Впрочем, недаром я говорила, что за пугающими манерами Эмерсона скрывается доброе сердце. Когда Квибелл взял у Селима бутылочку рвотного корня и кое-какие еще снадобья, Эмерсон разрешил ему заглядывать к нам по любой надобности, самолично усадил на осла и велел одному из наших людей проводить беднягу.

– Для Питри прогулка в шесть миль – сущий пустяк, – сказал он, похлопав молодого человека по спине с таким сокрушительным дружелюбием, что тот едва не выпал из седла. – Как и для меня: я хоть десять миль пройду – и не замечу. Но вы, дружище, слишком ослабли. Уверены, что не хотите немного отдохнуть? Порадуете миссис Эмерсон – она мечтает вас уложить и напичкать лекарствами.

– Очень вам благодарен, профессор, но мне надо немедленно возвращаться. Я не единственный больной в нашей экспедиции.

– Кажется, в этом году с профессором Питри работает молодая дама? – спросила я.

Квибелл покраснел, вернее, его щеки приобрели совершенно противоестественный цвет – смесь свекольного и огуречного оттенков.

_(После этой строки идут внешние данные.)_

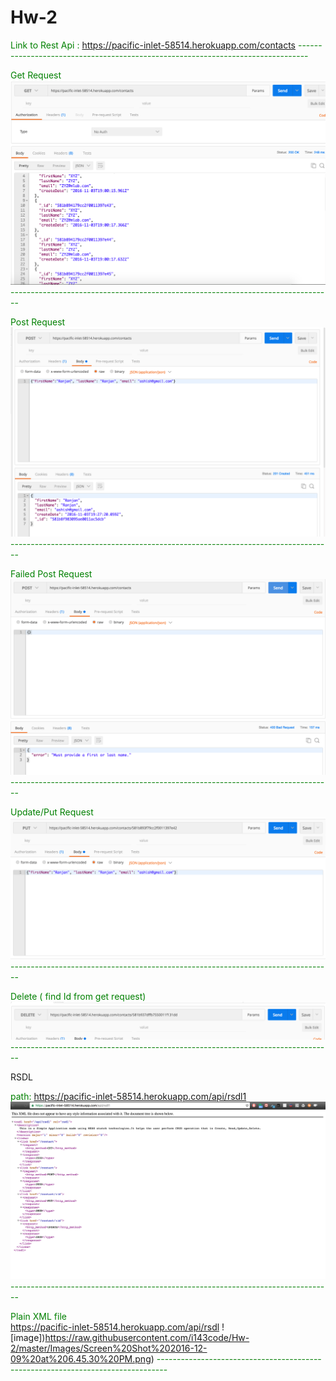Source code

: # Hw-2

<span style="color: green">Link to Rest Api : https://pacific-inlet-58514.herokuapp.com/contacts </span>
<span style="color: green"> -------------------------------------------------------------------------------- </span>

<span style="color: green"> Get Request </span>
![image](https://github.com/i143code/Hw-2/blob/master/Images/Screen%20Shot%202016-11-03%20at%203.25.57%20PM.png)
<span style="color: green"> -------------------------------------------------------------------------------- </span>


<span style="color: green"> Post Request </span>
![image](https://github.com/i143code/Hw-2/blob/master/Images/Screen%20Shot%202016-11-03%20at%203.27.22%20PM.png)
<span style="color: green"> -------------------------------------------------------------------------------- </span>

<span style="color: green">Failed Post Request </span>
![image](https://github.com/i143code/Hw-2/blob/master/Images/Screen%20Shot%202016-11-03%20at%203.27.44%20PM.png)
<span style="color: green"> -------------------------------------------------------------------------------- </span>

<span style="color: green"> Update/Put Request</span>
![image](https://github.com/i143code/Hw-2/blob/master/Images/Screen%20Shot%202016-11-03%20at%203.28.43%20PM.png)
<span style="color: green"> -------------------------------------------------------------------------------- </span>



<span style="color: green"> Delete ( find Id from get request) </span>
![image](https://github.com/i143code/Hw-2/blob/master/Images/Screen%20Shot%202016-11-03%20at%204.14.15%20PM.png)
<span style="color: green"> -------------------------------------------------------------------------------- </span>

RSDL <br />

<span style="color: green"> path: https://pacific-inlet-58514.herokuapp.com/api/rsdl1 <br /> </span>
![image](https://raw.githubusercontent.com/i143code/Hw-2/master/Images/Screen%20Shot%202016-12-09%20at%206.45.39%20PM.png)
<span style="color: green"> -------------------------------------------------------------------------------- </span>

<span style="color: green"> Plain XML file <br /> https://pacific-inlet-58514.herokuapp.com/api/rsdl</span>
![image])https://raw.githubusercontent.com/i143code/Hw-2/master/Images/Screen%20Shot%202016-12-09%20at%206.45.30%20PM.png)
<span style="color: green"> -------------------------------------------------------------------------------- </span>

– Целых три, – уточнил он. – Моя сестра и... еще две дамы. Ради нее, то есть ради них, я и пришел.

И Квибелл затрусил прочь. Приставленный к нему египтянин зашагал рядом. Когда они скрылись из виду, я повернулась к Эмерсону:

– Ему совсем худо. Наверное, мне придется побывать в Саккаре. Ведь там маются три молодые женщины...

– Не суй нос в чужие дела, Амелия! – отрезал мой великодушный супруг.

 

 

Ждать последствий пришлось недолго – всего лишь до вечера.

Эмерсон твердо решил, что впредь мы будем ночевать около пирамиды. Его доводы были так убедительны, что после вечернего чая я отправилась осматривать облюбованное им углубление в скале.

В Верхнем Египте, где Нил прорубил в песчанике глубокий каньон, мертвецов издревле хоронили в стенах каньона.